You might then run your get_stock_price tool with {"ticker": "^GSPC"} as an input, and return the following back to the model in a subsequent user message:

[
  {
    "type": "tool_result",
    "tool_use_id": "toolu_01D7FLrfh4GYq7yT1ULFeyMV",
    "content": "259.75 USD"
  }
]

Tools can be used for workflows that include running client-side tools and functions, or more generally whenever you want the model to produce a particular JSON structure of output.

See Anthropic's guide for more details.

top_k
integer

Only sample from the top K options for each subsequent token.

Used to remove "long tail" low probability responses. Learn more technical details here.

Recommended for advanced use cases only. You usually only need to use temperature.

top_p
number

Use nucleus sampling.

In nucleus sampling, we compute the cumulative distribution over all the options for each subsequent token in decreasing probability order and cut it off once it reaches a particular probability specified by top_p. You should either alter temperature or top_p, but not both.

Recommended for advanced use cases only. You usually only need to use temperature.

Response

200 - application/json
id
string
required

Unique object identifier.

The format and length of IDs may change over time.

type
enum<string>
default: messagerequired

Object type.

For Messages, this is always "message".

Available options:
message
role
enum<string>
default: assistantrequired

Conversational role of the generated message.

This will always be "assistant".

Available options:
assistant
content
object[]
required

Content generated by the model.

This is an array of content blocks, each of which has a type that determines its shape.

Example:

[{"type": "text", "text": "Hi, I'm Claude."}]

If the request input messages ended with an assistant turn, then the response content will continue directly from that last turn. You can use this to constrain the model's output.

For example, if the input messages were:

[
  {"role": "user", "content": "What's the Greek name for Sun? (A) Sol (B) Helios (C) Sun"},
  {"role": "assistant", "content": "The best answer is ("}
]

Then the response content might be:

[{"type": "text", "text": "B)"}]
model
enum<string>
required

The model that will complete your prompt. See models for additional details and options.

Available options:
claude-3-5-sonnet-20240620,
claude-3-opus-20240229,
claude-3-sonnet-20240229,
claude-3-haiku-20240307
stop_reason
enum<string>
required

The reason that we stopped.

This may be one the following values:

  • "end_turn": the model reached a natural stopping point
  • "max_tokens": we exceeded the requested max_tokens or the model's maximum
  • "stop_sequence": one of your provided custom stop_sequences was generated
  • "tool_use": the model invoked one or more tools

In non-streaming mode this value is always non-null.
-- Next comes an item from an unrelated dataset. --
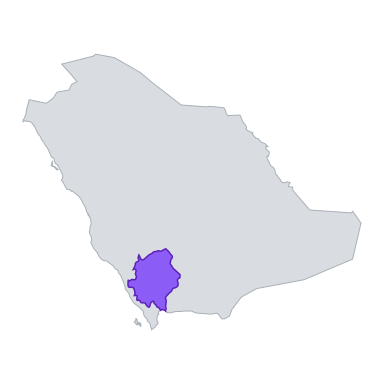 where `Asir sits in Saudi Arabia
{"feature_id": "SAU-886", "entity_name": "`Asir", "entity_type": "Region", "adm_level": 1, "iso_a3": "SAU", "parent_name": "Saudi Arabia", "parent_adm1": "", "projection": "albers", "projection_center": [42.804, 19.207], "detail": "fine", "context": "in_parent", "style": "filled", "palette": "violet", "viewbox_px": 384, "rotation_deg": 0, "n_neighbors": 0, "source": "natural_earth", "source_scale": "10m", "svg_char_len": 6579}
<svg xmlns="http://www.w3.org/2000/svg" viewBox="0 0 384 384"><path d="M304.1,279.7L258.0,288.3L255.6,289.1L241.3,297.1L231.7,309.8L229.6,315.8L228.4,316.7L226.4,317.9L224.6,318.8L221.8,318.8L218.4,314.3L217.5,313.4L216.8,313.3L210.5,314.1L197.5,313.1L195.3,312.8L192.4,311.4L191.7,311.1L190.9,311.0L184.2,311.0L180.9,311.5L177.6,311.4L174.3,311.7L173.1,312.3L171.8,312.3L171.0,312.8L170.3,313.0L169.4,312.6L168.4,312.7L166.9,312.3L165.9,311.3L164.9,310.5L163.9,310.0L162.8,309.7L161.9,309.7L160.7,310.2L160.0,310.7L158.1,312.5L158.0,313.1L158.9,314.1L158.6,314.6L157.5,315.2L157.2,316.8L157.0,317.7L156.9,319.8L157.4,321.5L158.0,322.1L158.0,322.8L157.7,324.2L156.7,324.7L155.9,326.0L155.5,326.7L154.7,327.4L151.5,329.8L151.4,328.4L150.4,326.3L150.3,324.9L149.8,323.4L149.0,322.3L147.4,321.1L147.2,319.5L146.1,317.9L144.5,316.6L143.7,314.3L143.0,311.1L139.0,307.0L134.0,303.2L132.4,301.0L129.9,296.6L128.7,293.2L125.4,289.2L125.2,287.6L124.8,285.8L124.0,283.7L123.5,282.0L120.3,274.8L119.2,273.7L118.3,272.0L118.0,270.8L117.8,270.1L115.4,268.9L113.2,265.9L106.7,261.0L103.4,260.5L100.9,258.7L99.0,256.4L97.1,252.5L93.6,248.3L90.8,242.3L91.8,240.2L91.7,238.7L90.9,236.1L89.9,234.1L89.3,232.2L89.9,229.6L90.1,226.6L90.8,225.0L91.2,223.3L90.7,219.8L89.8,217.9L89.9,216.7L88.8,216.0L87.9,214.6L88.9,214.7L87.2,212.8L86.6,211.7L86.0,209.1L85.2,207.1L82.7,202.7L81.5,199.9L78.8,196.4L75.8,193.7L73.9,192.5L73.0,191.4L71.4,191.3L69.7,189.7L68.5,189.6L66.9,189.4L65.2,186.4L63.8,183.6L61.4,179.9L62.1,179.0L62.9,177.5L62.6,175.5L62.2,174.2L61.2,171.7L57.7,165.4L56.8,164.5L55.3,163.4L54.4,160.7L54.1,158.4L51.6,157.1L47.7,148.4L45.3,145.3L44.4,143.3L41.7,139.9L40.4,136.6L37.7,133.4L35.4,128.1L31.8,122.7L30.2,121.7L26.3,121.2L24.7,120.7L23.1,121.8L23.0,120.3L24.2,118.4L25.9,114.2L26.4,110.5L29.2,99.7L45.7,103.2L46.5,103.1L53.1,98.2L56.8,92.5L57.6,92.0L68.8,90.1L69.1,89.8L71.5,84.7L71.8,84.4L72.1,84.1L77.0,81.6L69.5,72.7L61.7,64.1L92.7,56.3L93.3,56.1L95.6,54.2L109.1,56.6L114.3,57.7L115.9,58.5L140.4,72.6L152.4,82.7L181.0,104.9L181.4,105.0L207.1,106.9L209.8,106.3L216.8,107.0L223.9,107.8L225.4,110.4L225.9,112.2L226.4,114.0L227.9,115.6L233.8,115.3L239.9,115.1L240.9,116.7L241.3,118.3L243.0,122.1L245.5,125.0L246.1,126.1L246.5,127.7L246.1,128.4L246.0,129.1L247.7,130.7L250.6,132.0L251.8,132.3L253.0,132.9L252.1,133.9L253.9,136.0L255.9,138.2L258.0,138.6L261.0,141.9L265.3,143.9L268.0,146.7L267.8,146.8L267.0,146.5L266.1,146.2L265.8,146.6L265.9,147.8L266.2,149.2L267.6,150.4L268.8,151.2L269.3,152.9L268.5,156.5L268.2,156.5L267.6,156.3L266.9,156.2L266.6,156.4L267.5,159.0L268.3,161.0L269.3,162.5L270.2,164.8L270.9,165.8L273.8,168.1L274.8,170.1L275.7,174.0L277.6,176.0L278.6,177.6L279.9,179.0L280.8,180.9L282.1,182.3L282.7,182.6L283.6,182.7L284.7,182.7L286.1,182.2L287.5,181.8L288.7,182.5L289.8,182.3L290.0,183.0L289.2,184.0L288.4,186.4L289.8,186.8L291.1,186.9L292.1,187.2L292.6,187.2L292.6,187.7L292.8,189.9L293.2,190.8L309.8,210.0L351.5,212.9L352.7,211.3L361.0,223.1L352.6,259.1L304.1,279.7ZM137.8,323.8L139.1,323.9L138.6,323.3L138.5,323.0L139.1,322.2L140.9,323.9L140.9,325.9L140.7,326.3L140.2,325.9L139.9,325.5L139.8,325.0L139.3,324.5L137.4,324.8L136.3,324.3L134.7,322.6L134.3,321.4L135.0,321.2L135.7,320.6L136.1,319.7L135.7,318.7L136.7,318.9L137.2,319.9L137.3,322.2L137.4,322.6L137.1,323.2L137.8,323.8ZM57.3,169.9L56.9,169.9L55.8,168.7L55.1,167.8L54.5,167.2L51.5,165.9L51.1,165.1L51.6,164.4L51.9,165.2L52.4,165.6L54.9,166.8L57.7,169.2L58.1,169.4L57.3,169.9ZM52.6,164.0L52.4,164.2L51.8,163.6L51.9,162.3L52.5,161.5L52.4,162.6L52.6,163.6L52.6,164.0Z" fill="#d9dde1" stroke="#a8b0b8" stroke-width="1"/><path d="M165.6,311.0L165.3,310.7L164.6,310.3L163.3,309.7L163.1,309.7L162.5,309.6L162.2,309.6L161.8,309.6L161.4,309.8L160.6,310.3L159.2,308.2L158.9,307.8L158.6,307.5L157.3,307.1L157.0,306.8L156.7,306.5L156.2,305.4L156.0,305.0L155.5,304.6L154.3,303.5L154.0,303.1L153.9,302.7L153.9,301.9L153.8,301.6L153.6,301.3L153.0,301.2L152.8,301.2L152.1,301.7L151.4,302.2L151.1,302.5L150.8,302.8L150.5,303.5L149.7,306.4L149.6,306.8L149.3,307.0L149.0,307.2L148.7,307.2L148.3,307.0L147.9,306.7L146.3,305.1L146.0,304.7L145.8,304.3L145.7,303.9L145.5,303.5L145.2,303.2L144.7,303.0L144.3,302.9L141.7,302.8L141.3,302.7L140.9,302.5L140.6,302.1L140.4,301.7L140.2,301.1L140.1,300.9L139.8,300.6L139.4,300.4L139.0,300.3L138.6,300.2L137.5,300.4L137.2,300.3L136.9,300.0L136.8,299.5L136.8,299.1L136.8,298.7L137.1,296.6L137.1,296.3L137.1,296.0L136.9,295.7L136.2,295.5L134.3,295.6L135.0,293.4L135.0,292.9L135.0,292.4L134.9,291.9L133.8,288.4L133.6,288.1L133.3,287.8L133.0,287.6L132.7,287.5L131.9,287.3L131.2,287.3L129.4,287.3L129.1,287.2L128.8,287.0L128.5,286.7L128.3,286.4L128.1,286.0L128.1,285.6L128.0,284.9L128.1,280.8L128.2,280.5L128.3,280.3L128.6,280.5L128.9,280.7L129.2,280.9L129.5,280.9L129.8,280.7L130.7,280.1L131.4,279.7L131.8,279.5L132.1,279.5L132.5,279.5L134.4,279.7L134.6,279.7L134.8,279.6L135.2,279.5L135.5,279.3L135.7,279.0L135.9,278.6L136.4,276.8L136.4,276.4L136.3,276.0L135.6,274.8L135.5,274.4L135.5,274.0L135.5,273.5L136.0,271.2L136.1,270.9L136.1,270.5L136.0,270.2L135.8,269.8L135.5,269.5L135.3,269.4L135.1,269.3L134.7,269.2L134.1,269.2L133.3,269.5L135.0,265.9L135.3,265.0L135.3,263.8L135.5,263.3L135.7,262.8L136.1,262.5L138.1,261.1L138.4,260.8L138.8,260.3L138.9,259.8L138.8,259.4L138.6,259.1L138.2,258.7L138.1,258.2L138.1,257.7L138.9,255.0L139.2,255.5L140.9,259.0L141.1,259.3L141.5,259.6L141.8,259.8L142.2,259.9L142.6,259.9L143.2,259.7L144.1,259.2L144.6,258.8L148.8,255.0L152.1,253.3L152.5,252.9L153.2,252.2L153.6,252.0L154.0,251.8L154.6,251.6L155.6,251.6L155.9,251.6L156.2,251.5L157.2,251.0L157.8,250.9L158.5,250.8L158.9,250.8L159.4,250.9L160.4,251.3L160.9,251.2L161.5,251.0L164.0,249.5L165.8,248.8L168.2,251.0L169.1,252.0L169.6,252.9L170.6,254.2L172.0,255.7L172.2,256.1L172.3,256.5L172.4,256.8L172.3,257.1L172.2,257.6L172.1,257.9L171.1,259.4L170.8,260.1L170.2,263.1L170.2,263.5L170.3,264.1L170.6,264.5L171.5,265.6L173.1,268.3L179.7,274.3L180.0,274.5L180.0,276.7L180.0,277.2L179.8,277.6L179.7,277.9L179.4,278.1L178.3,278.7L177.9,279.0L177.5,279.6L177.4,280.1L177.4,280.5L178.0,282.8L178.1,283.5L178.1,284.2L178.1,284.8L178.0,285.3L177.8,285.7L177.6,286.1L177.3,286.4L177.0,286.7L176.3,287.2L175.6,287.6L174.8,287.9L173.7,288.1L173.3,288.3L172.9,288.6L172.5,289.0L172.3,289.4L171.9,290.3L171.7,290.7L171.5,291.0L171.0,291.6L169.1,293.2L166.5,296.1L166.0,296.6L165.7,297.3L165.6,297.8L165.5,298.2L165.7,299.0L166.0,299.7L166.1,300.5L166.2,301.2L165.8,305.1L165.6,305.8L165.6,306.3L165.7,306.7L166.0,307.8L166.1,308.7L165.6,310.5L165.6,311.0Z" fill="#8b5cf6" stroke="#5b21b6" stroke-width="1.5"/></svg>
In streaming mode, it is null in the message_start event and non-null otherwise.

Available options:
end_turn,
max_tokens,
stop_sequence,
tool_use
stop_sequence
string
required

Which custom stop sequence was generated, if any.
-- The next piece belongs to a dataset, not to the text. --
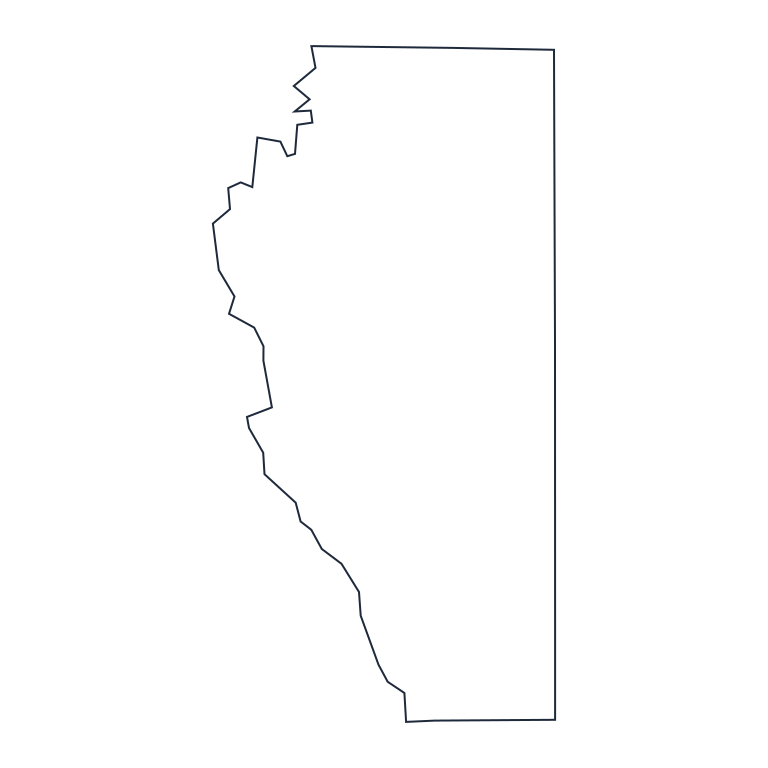 outline of Adams, Wisconsin, United States of America
{"feature_id": "52423323B52855808285855", "entity_name": "Adams", "entity_type": "district", "adm_level": 2, "iso_a3": "USA", "parent_name": "United States of America", "parent_adm1": "Wisconsin", "projection": "albers", "projection_center": [-89.891, 43.945], "detail": "fine", "context": "isolated", "style": "outline", "palette": "slate", "viewbox_px": 768, "rotation_deg": 0, "n_neighbors": 0, "source": "geoboundaries", "source_scale": "gbopen_adm2", "svg_char_len": 683}
<svg xmlns="http://www.w3.org/2000/svg" viewBox="0 0 768 768"><path d="M311.4,46.1L315.5,67.9L293.8,86.0L309.6,99.3L294.7,111.5L310.8,110.6L312.4,122.6L297.3,124.8L295.0,153.9L287.3,156.2L280.4,141.6L257.4,137.5L252.3,187.1L240.7,182.4L228.2,188.1L230.0,209.1L212.9,223.6L218.8,270.1L234.5,296.5L229.0,313.8L254.2,327.6L263.5,346.3L263.4,360.7L271.9,407.4L247.0,416.9L249.0,428.0L263.2,452.7L264.5,474.2L295.7,502.7L300.6,521.5L311.3,529.8L321.8,549.0L341.5,563.8L359.0,592.0L360.7,615.7L378.5,664.7L387.7,681.8L404.4,693.0L406.1,721.9L434.9,720.6L555.1,719.8L555.1,621.9L555.0,342.7L554.0,49.8L453.1,47.9L311.7,46.1L311.4,46.1Z" fill="none" stroke="#1e293b" stroke-width="2"/></svg>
This value will be a non-null string if one of your custom stop sequences was generated.

usage
object
required

Input and output token counts, representing the underlying cost to our systems.

Under the hood, the API transforms requests into a format suitable for the model. The model's output then goes through a parsing stage before becoming an API response. As a result, the token counts in usage will not match one-to-one with the exact visible content of an API request or response.

For example, output_tokens will be non-zero, even for an empty string response from Claude.